Wall Street folklore contends that four data points reflect the interrelationship between the price of money, interest rates, the price of currency (US Dollar Index), the price of gold and price of crude oil, the four heartbeats of global finance. These heartbeats also shape the pulse of major asset classes, including property.
One, the price of money flashes a recession SOS now. The yield on the US Treasury ten-year note has fallen from 3.20% last October to a mere 1.50% now. This reflects unmistakable multiple metrics of a global economic slowdown and a “safe haven” bid in Uncle Sam debt as the US-China trade war escalates, the German economy slips into two successive quarters of negative growth (technical recession) as factory orders/exports plunge and Chinese GDP growth falls to 6.2%, the lowest since 1990.
The yield on the ten-year Treasury note, an inverted yield curve and $15 trillion in government debt in Europe and Japan trades at negative interest rate yields. The yield curve’s predictive power is imperfect but the fact remains that an inverted yield curve predicted the US recessions of 1990, 2000 and 2008 even though their respective catalysts were the savings and loan crisis, the dotcom bust in 2000 and the subprime mortgage debacle in 2008.
Financial markets not merely forecast recession. They help to cause one as commercial bank restrain lending, fund managers sell risk assets, industrial commodities decline as global purchasing managers indices fall (Dr. Copper is hitting new lows in 2019 while gold hits new highs) and the valuations of airfreight stocks like FedEx are gutted by 35 – 40% from their peak.

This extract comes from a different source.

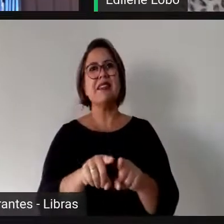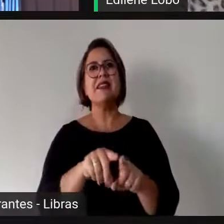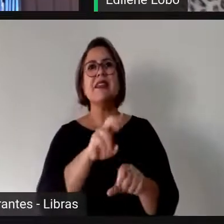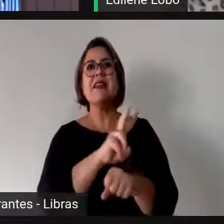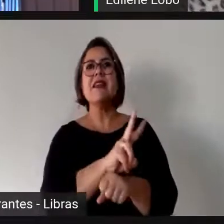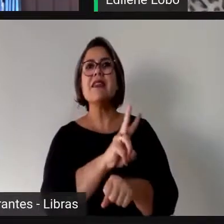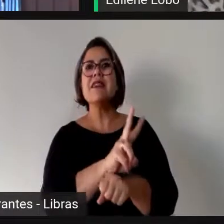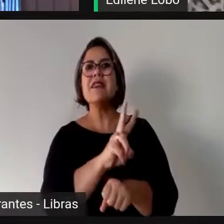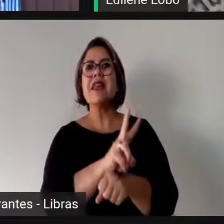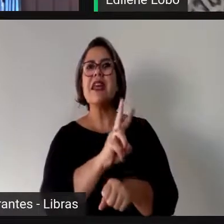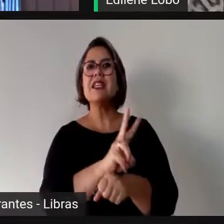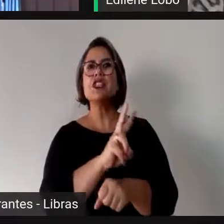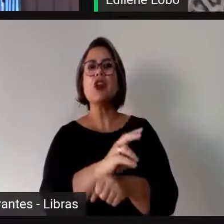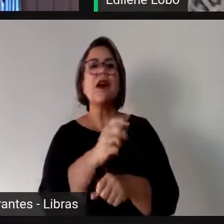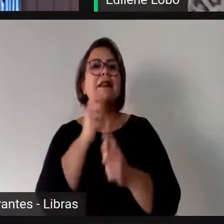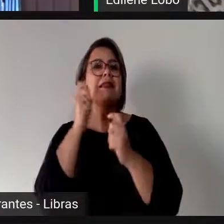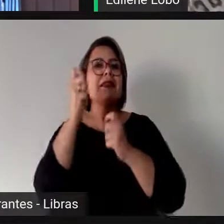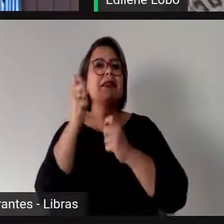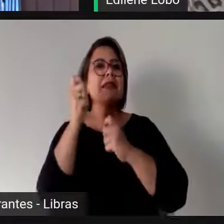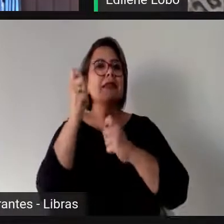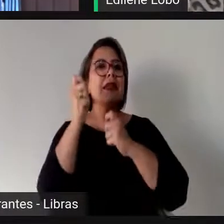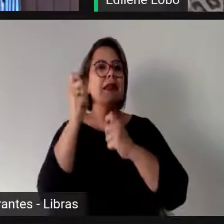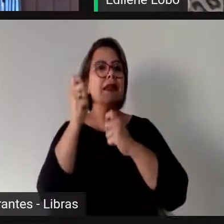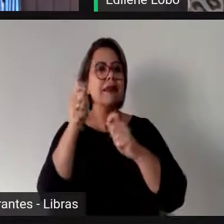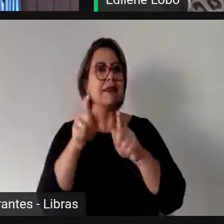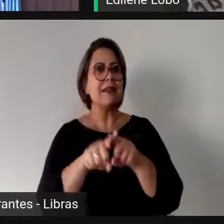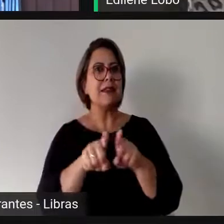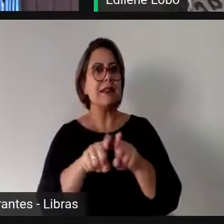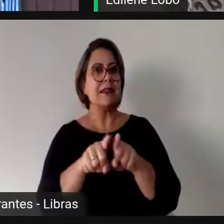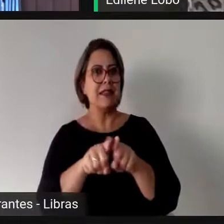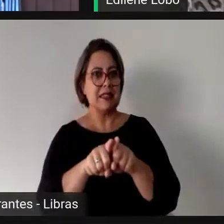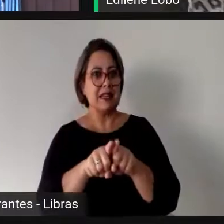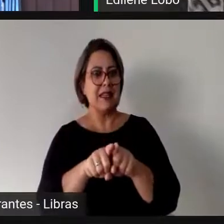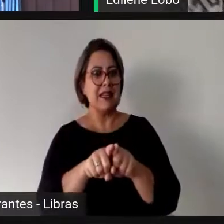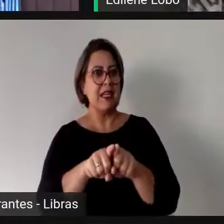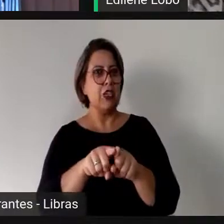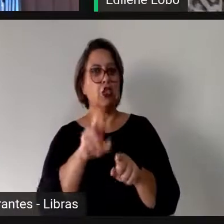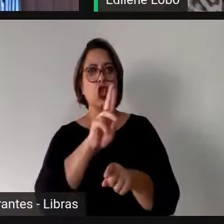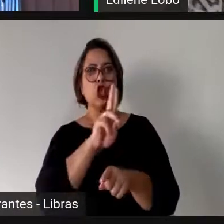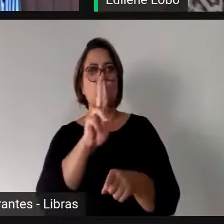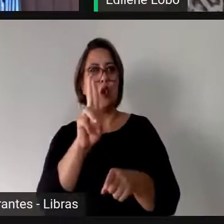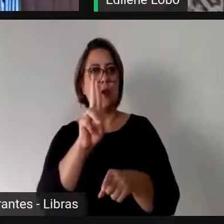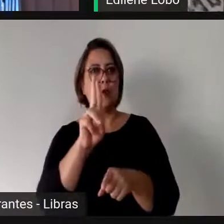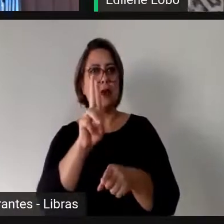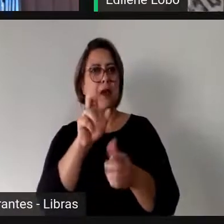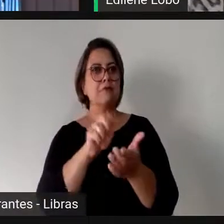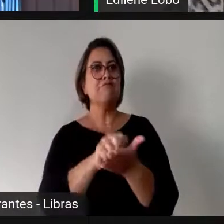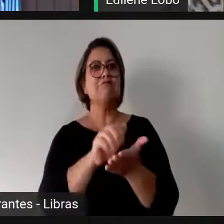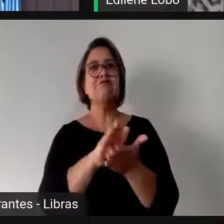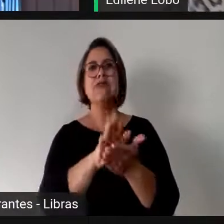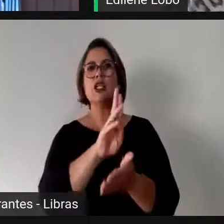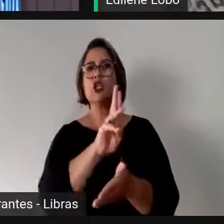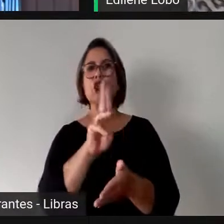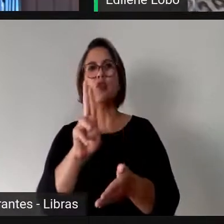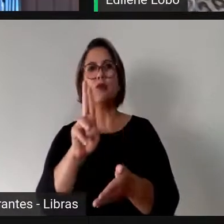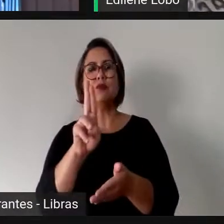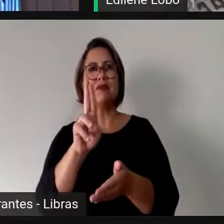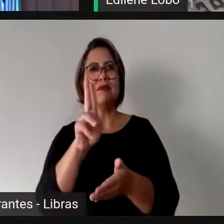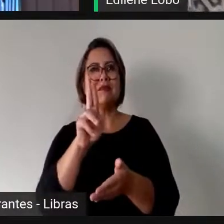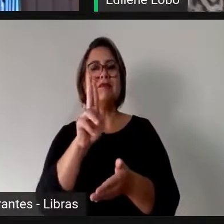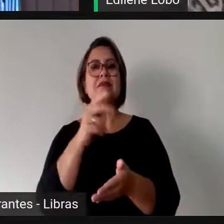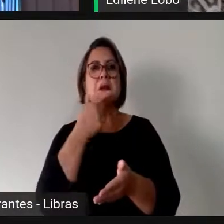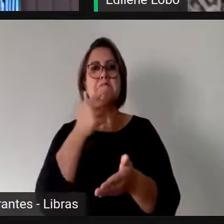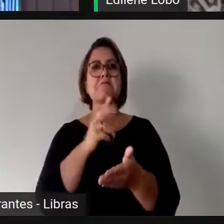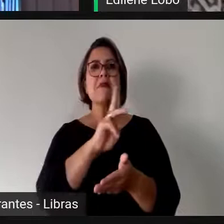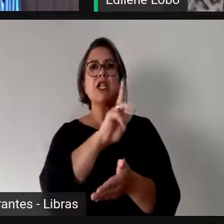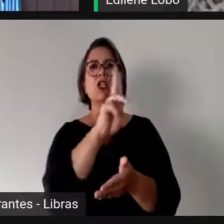ainda se referem ao registro das candidatas. A garantia é apenas de registrá-las,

In retrospect, seven successive rate hikes by the Federal Reserve in 2017 and 2018, coupled with a shrinkage of the US central bank’s balance sheet from its post Lehman $4.5 trillion peak (quantitative tightening in the language of monetary economics), was a major factor in the sharp rise of the US dollar amid a global deflation big chill. It was only after the global stock markets fell 20% amid a spasm of risk aversion in the last four months of 2018 and President Trump threatened to fire Chairman Powell for being “loco” did the Fed engineer a monetary policy U-turn at the January 2019 FOMC and finally cut the Fed Funds rate by 25 basis points at the July FOMC. This was the first Fed rate cut in a decade.